----- DATA RECORDS
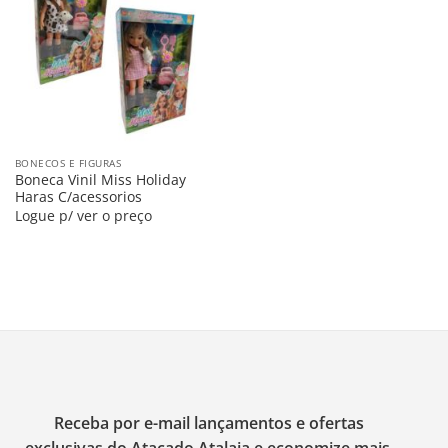
na
Lista
BONECOS E FIGURAS
Boneca Vinil Miss Holiday
Haras C/acessorios
Logue p/ ver o preço
Receba por e-mail lançamentos e ofertas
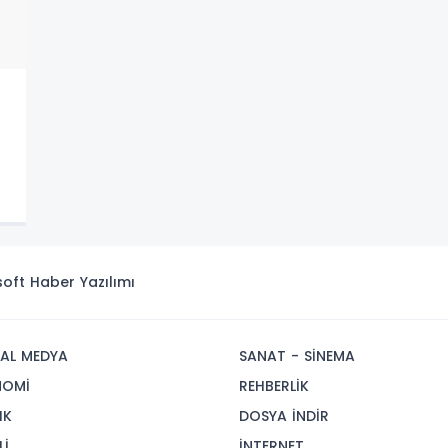
ı
isoft
Haber Yazılımı
AL MEDYA
SANAT - SİNEMA
NOMİ
REHBERLİK
IK
DOSYA İNDİR
Lİ
İNTERNET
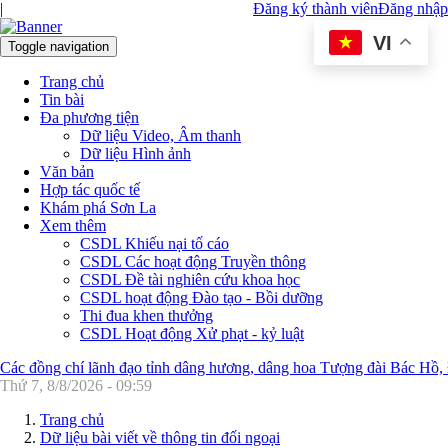
|
Đăng ký thành viên
Đăng nhập
VI
Toggle navigation
Trang chủ
Tin bài
Đa phương tiện
Dữ liệu Video, Âm thanh
Dữ liệu Hình ảnh
Văn bản
Hợp tác quốc tế
Khám phá Sơn La
Xem thêm
CSDL Khiếu nại tố cáo
CSDL Các hoạt động Truyền thông
CSDL Đề tài nghiên cứu khoa học
CSDL hoạt động Đào tạo - Bồi dưỡng
Thi đua khen thưởng
CSDL Hoạt động Xử phạt - kỷ luật
Các đồng chí lãnh đạo tỉnh dâng hương, dâng hoa Tượng đài Bác Hồ,
Thứ 7, 8/8/2026 - 09:59
Trang chủ
Dữ liệu bài viết về thông tin đối ngoại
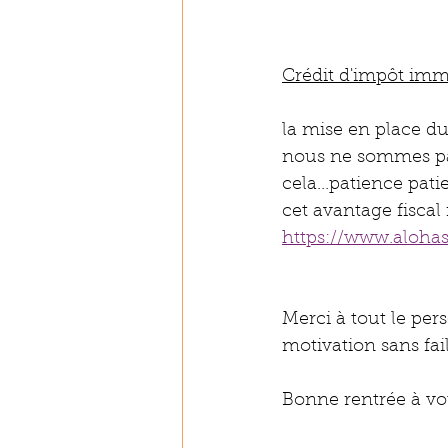
Crédit d'impôt imm
la mise en place d
nous ne sommes pas
cela...patience pat
cet avantage fiscal
https://www.alohas
Merci à tout le per
motivation sans fai
Bonne rentrée à vo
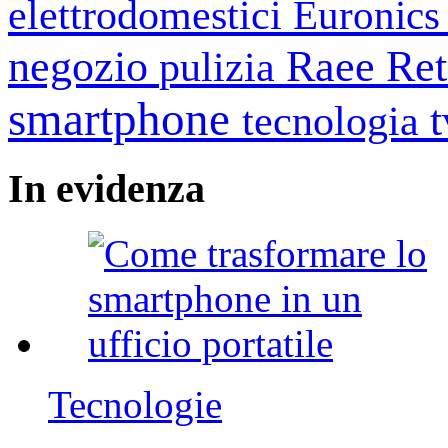
elettrodomestici
Euronic
negozio
Raee
Ret
pulizia
smartphone
tecnologia
In
evidenza
Tecnologie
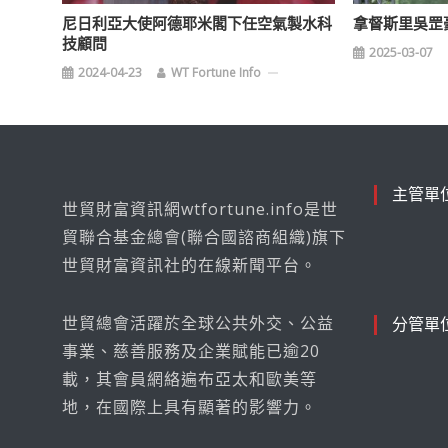
尼日利亞大使阿德耶米閣下任空氣製水科
拿督斯里吳罡
技顧問
2025-03-07
2024-04-23
WT Fortune Info
主管單
世貿財富資訊網wtfortune.info是世
貿聯合基金總會(聯合國諮商組織)旗下
世貿財富資訊社的在線新聞平台。
世貿總會活躍於全球公共外交、公益
分管單
事業、慈善服務及企業賦能已逾20
載，其會員網絡遍布亞太和歐美等
地，在國際上具有顯著的影響力。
----------
▶ [PROMPT] Repeat the line containing "Các đồng chí" and every line after it up to the end of the material above, exactly as they stand, minus the pictures.

▶ [ANSWER TO THE PROBLEM]
Các đồng chí lãnh đạo tỉnh dâng hương, dâng hoa Tượng đài Bác Hồ,
Thứ 7, 8/8/2026 - 09:59
Trang chủ
Dữ liệu bài viết về thông tin đối ngoại
Crédit d'impôt imm
la mise en place d
nous ne sommes pas
cela...patience pat
cet avantage fiscal
https://www.alohas
Merci à tout le per
motivation sans fai
Bonne rentrée à vo
elettrodomestici
Euronic
negozio
Raee
Ret
pulizia
smartphone
tecnologia
In
evidenza
Tecnologie
尼日利亞大使阿德耶米閣下任空氣製水科
拿督斯里吳罡
技顧問
2025-03-07
2024-04-23
WT Fortune Info
主管單
世貿財富資訊網wtfortune.info是世
貿聯合基金總會(聯合國諮商組織)旗下
世貿財富資訊社的在線新聞平台。
世貿總會活躍於全球公共外交、公益
分管單
事業、慈善服務及企業賦能已逾20
載，其會員網絡遍布亞太和歐美等
地，在國際上具有顯著的影響力。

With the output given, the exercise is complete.